生まれて来て良かったと、初めてそう思わせてくれたヒロに、俺の精一杯の気持ちが伝わっただろうか……


「……まったくなんでお前はそんなに……」

呟くように言ったヒロはチェストの上にそれをそっと置き、そのまま俺の頭を強い力で抱き寄せた。
ヒロが何を言おうとしたのかはわからないけれど、ずっと言いたくても言えなかった言葉を、やっと伝える事が出来てホッとした。
おずおずとヒロの背中に手をまわすと更に強い力で抱き締められ、少し早めのヒロの鼓動が伝わってくる。
良かった。
ドキドキしているのは俺だけじゃなかった……


しばらくそのまま抱き締められた後、少し体を離したヒロを見上げると、真っ直ぐで熱い視線と目が合った。

「キスを…していいか?」

ヒロの腕の中で言葉を伝えられた安堵感と安心感に包まれながら、少し顔を赤くしつつも頷いて目を閉じる。
そしてそれと同時に熱い唇が俺のそれにそっと触れた。
誰かとキスをするのはもちろん初めてじゃない。
だけどいつも強引に無理やりされるばかりだったから、ただ唇を合わせるだけというこの行為が、こんなに感動をもたらすものだとは夢にも思っていなかった。

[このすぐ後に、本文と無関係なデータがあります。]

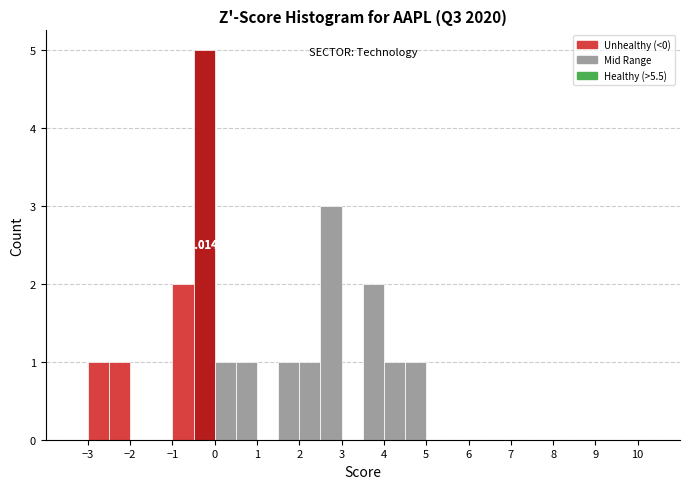

Over which range of the x-axis is the bar tallest?

-0.5 to 0.0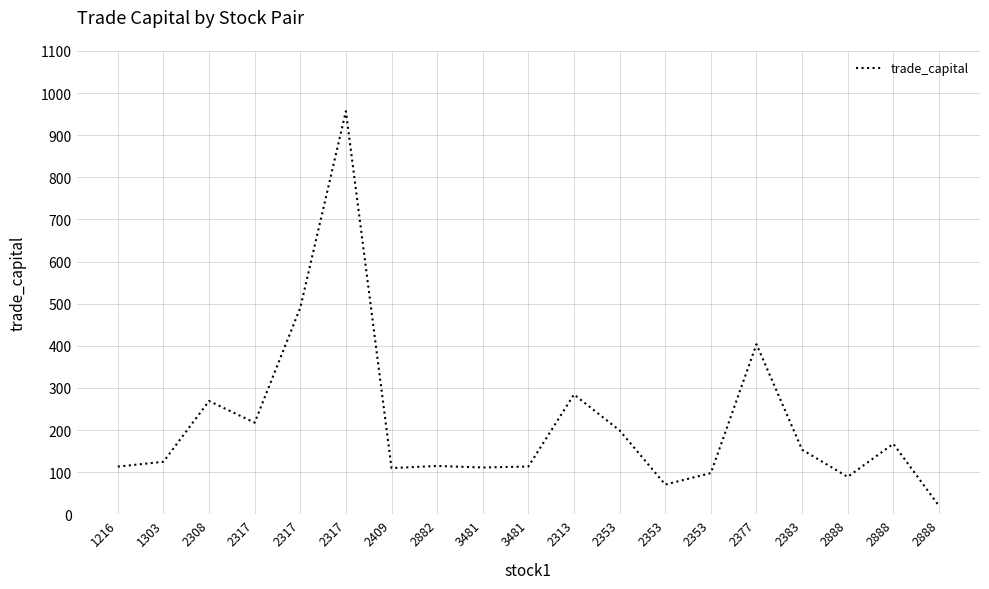

How many distinct data groups are displayed?

1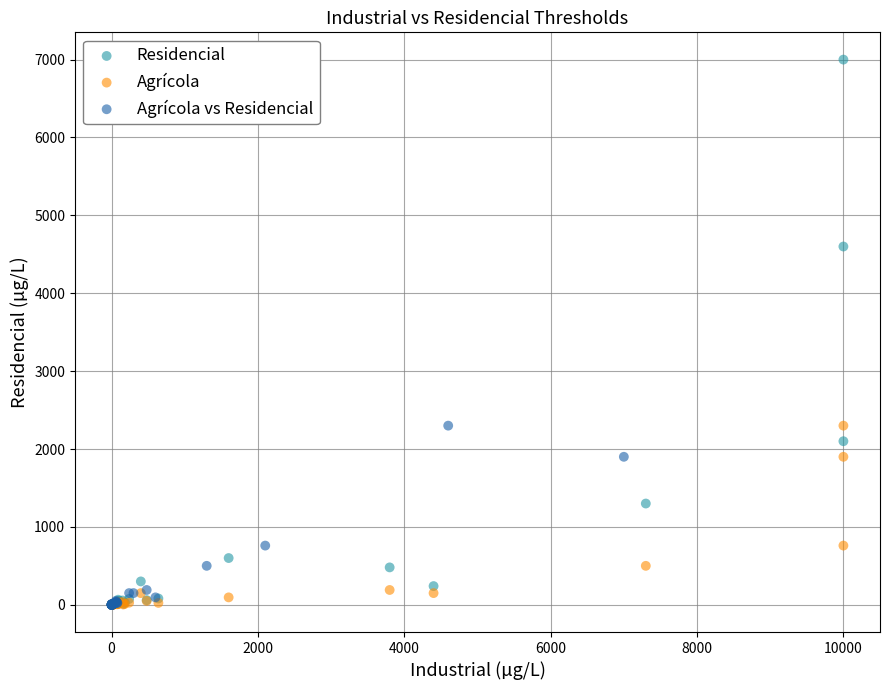

What are all the series names shown in the legend?

Residencial, Agrícola, Agrícola vs Residencial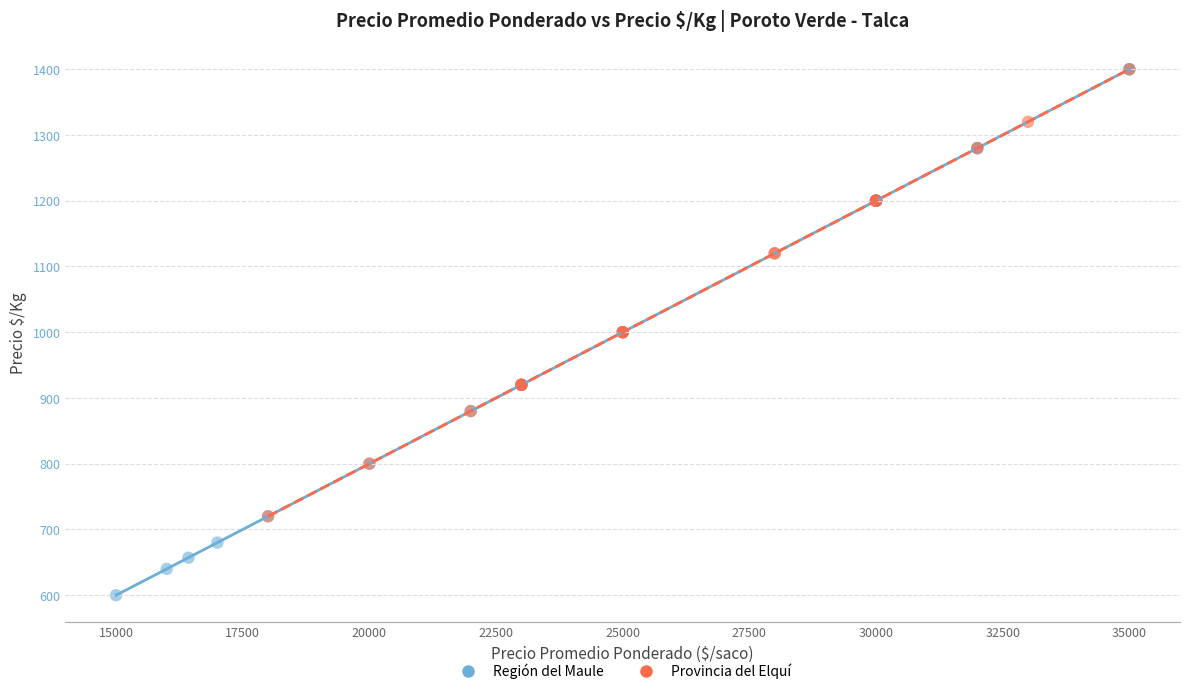

Which series contains the lowest Y value?

Región del Maule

ゆっくりと唇が離れていったので、それと同時にそっと目を開ける。
するとヒロが俺の左手を持ち上げてそこにもキスをした後、安心させるようにすごく優しく笑ってくれた。

「数え切れないほどのお礼を言わなければいけないのは
 俺の方だ。
 だから仁志が今まで頑張ってきてくれた分、これからは
 仁志を甘やかすのも、仁志を幸せにするのも、全部俺に
 やらせて欲しい。
 一緒に、幸せになろうな?」

俺とは一生縁がないと思っていた 『幸せ』 という言葉に、全身の震えが止まらなかった。
今のこの気持ちを、どう表現していいのかわからなかった。
でも口を開けばきっとまた涙が零れてしまう。
だから勇気を振り絞ってヒロに手を伸ばし、今の俺の全部を込めて自分からキスをした。